### Your task
Return the stretch from the line with "教育の面でもプリセプター制度やOJTを通して新" through the line with "Devotionale despre griji si ingrijorari" in the data below, character for character, skipping all pictures.

### Data for the task
^^^^^^^^

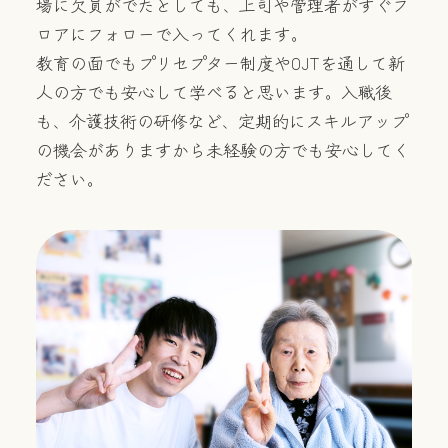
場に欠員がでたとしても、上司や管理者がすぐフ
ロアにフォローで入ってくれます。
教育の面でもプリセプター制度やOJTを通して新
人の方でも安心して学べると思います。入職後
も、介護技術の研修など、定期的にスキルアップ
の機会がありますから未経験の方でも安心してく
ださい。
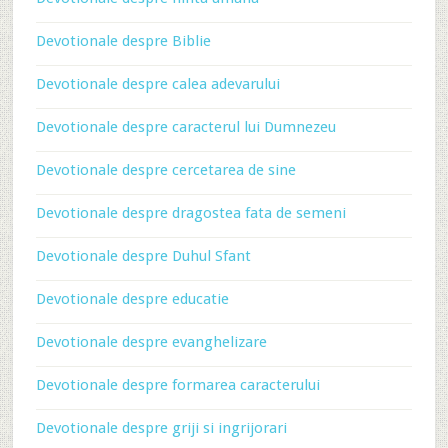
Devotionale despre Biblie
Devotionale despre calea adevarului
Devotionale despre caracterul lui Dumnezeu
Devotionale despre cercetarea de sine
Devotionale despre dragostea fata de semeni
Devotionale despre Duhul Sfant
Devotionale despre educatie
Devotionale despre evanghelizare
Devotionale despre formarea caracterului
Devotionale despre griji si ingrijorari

^^^^^^^^

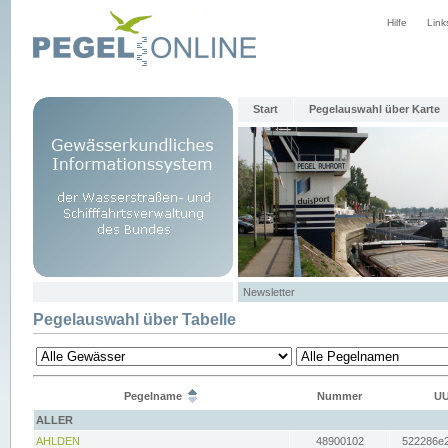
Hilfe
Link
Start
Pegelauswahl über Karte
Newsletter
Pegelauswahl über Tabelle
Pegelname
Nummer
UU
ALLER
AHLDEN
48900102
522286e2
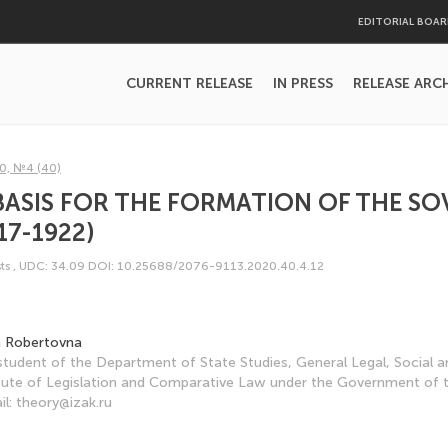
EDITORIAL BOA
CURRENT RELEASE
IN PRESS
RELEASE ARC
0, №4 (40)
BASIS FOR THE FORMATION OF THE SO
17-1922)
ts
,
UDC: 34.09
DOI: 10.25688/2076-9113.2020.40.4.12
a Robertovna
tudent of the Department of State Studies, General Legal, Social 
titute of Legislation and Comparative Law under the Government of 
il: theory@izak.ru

^^^^^^^^

### Result of this exercise
教育の面でもプリセプター制度やOJTを通して新
人の方でも安心して学べると思います。入職後
も、介護技術の研修など、定期的にスキルアップ
の機会がありますから未経験の方でも安心してく
ださい。
Devotionale despre Biblie
Devotionale despre calea adevarului
Devotionale despre caracterul lui Dumnezeu
Devotionale despre cercetarea de sine
Devotionale despre dragostea fata de semeni
Devotionale despre Duhul Sfant
Devotionale despre educatie
Devotionale despre evanghelizare
Devotionale despre formarea caracterului
Devotionale despre griji si ingrijorari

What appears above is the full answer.